:: INSTRUCTIONS TO FOLLOW ::
Extract every line of the data below that contains the word "Дорожка". Case counts.
● ● ● ● ● ● ●
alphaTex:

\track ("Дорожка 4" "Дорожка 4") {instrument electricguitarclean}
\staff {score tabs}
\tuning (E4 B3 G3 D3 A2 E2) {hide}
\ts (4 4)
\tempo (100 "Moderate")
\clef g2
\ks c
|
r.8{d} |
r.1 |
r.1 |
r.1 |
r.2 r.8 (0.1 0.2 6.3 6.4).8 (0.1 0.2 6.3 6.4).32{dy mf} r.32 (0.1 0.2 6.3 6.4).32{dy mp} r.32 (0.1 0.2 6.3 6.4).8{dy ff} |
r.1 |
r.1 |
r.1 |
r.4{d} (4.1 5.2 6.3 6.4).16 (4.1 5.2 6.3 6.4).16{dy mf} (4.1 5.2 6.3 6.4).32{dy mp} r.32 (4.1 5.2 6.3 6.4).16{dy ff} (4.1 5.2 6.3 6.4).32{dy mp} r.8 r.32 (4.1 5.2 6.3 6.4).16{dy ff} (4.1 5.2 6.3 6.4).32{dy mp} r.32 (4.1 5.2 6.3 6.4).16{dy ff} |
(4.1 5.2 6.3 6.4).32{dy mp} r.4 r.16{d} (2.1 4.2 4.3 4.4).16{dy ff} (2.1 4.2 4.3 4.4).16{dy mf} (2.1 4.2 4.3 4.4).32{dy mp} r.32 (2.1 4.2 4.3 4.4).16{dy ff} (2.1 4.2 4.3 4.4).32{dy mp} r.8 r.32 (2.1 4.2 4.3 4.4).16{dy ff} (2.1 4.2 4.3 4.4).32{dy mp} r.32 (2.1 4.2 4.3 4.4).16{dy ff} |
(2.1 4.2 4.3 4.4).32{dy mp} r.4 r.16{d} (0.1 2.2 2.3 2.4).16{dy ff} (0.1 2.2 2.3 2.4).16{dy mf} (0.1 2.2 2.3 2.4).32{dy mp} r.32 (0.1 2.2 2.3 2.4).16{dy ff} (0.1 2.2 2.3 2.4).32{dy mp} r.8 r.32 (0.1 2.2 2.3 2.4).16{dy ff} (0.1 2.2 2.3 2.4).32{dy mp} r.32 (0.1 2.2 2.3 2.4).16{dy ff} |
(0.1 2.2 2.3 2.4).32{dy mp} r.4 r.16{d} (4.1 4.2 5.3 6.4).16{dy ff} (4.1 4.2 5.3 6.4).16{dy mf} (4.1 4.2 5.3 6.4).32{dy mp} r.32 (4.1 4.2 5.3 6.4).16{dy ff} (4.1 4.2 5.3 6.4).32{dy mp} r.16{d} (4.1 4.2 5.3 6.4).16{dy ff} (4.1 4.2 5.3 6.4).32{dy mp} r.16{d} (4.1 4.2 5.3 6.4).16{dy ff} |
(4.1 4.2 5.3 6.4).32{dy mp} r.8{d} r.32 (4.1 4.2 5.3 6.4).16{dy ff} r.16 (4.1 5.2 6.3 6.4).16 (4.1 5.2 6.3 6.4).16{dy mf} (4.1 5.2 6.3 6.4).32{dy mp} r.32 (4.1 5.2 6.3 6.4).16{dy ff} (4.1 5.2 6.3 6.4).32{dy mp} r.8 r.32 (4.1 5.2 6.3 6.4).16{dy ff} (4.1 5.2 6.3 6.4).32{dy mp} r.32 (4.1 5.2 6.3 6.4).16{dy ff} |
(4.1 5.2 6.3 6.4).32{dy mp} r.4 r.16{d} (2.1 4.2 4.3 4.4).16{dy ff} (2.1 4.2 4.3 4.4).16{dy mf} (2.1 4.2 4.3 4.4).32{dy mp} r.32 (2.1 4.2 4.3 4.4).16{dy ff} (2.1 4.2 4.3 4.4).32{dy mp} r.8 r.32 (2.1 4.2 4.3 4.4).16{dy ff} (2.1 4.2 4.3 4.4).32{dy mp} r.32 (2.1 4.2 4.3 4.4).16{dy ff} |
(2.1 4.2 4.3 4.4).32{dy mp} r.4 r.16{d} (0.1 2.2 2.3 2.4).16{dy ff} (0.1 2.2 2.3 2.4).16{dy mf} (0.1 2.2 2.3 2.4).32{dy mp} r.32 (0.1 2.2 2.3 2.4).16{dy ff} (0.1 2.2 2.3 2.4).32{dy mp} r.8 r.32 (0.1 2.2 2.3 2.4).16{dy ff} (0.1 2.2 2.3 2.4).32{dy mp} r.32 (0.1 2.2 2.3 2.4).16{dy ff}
● ● ● ● ● ● ●
:: FULL RESPONSE ::
\track ("Дорожка 4" "Дорожка 4") {instrument electricguitarclean}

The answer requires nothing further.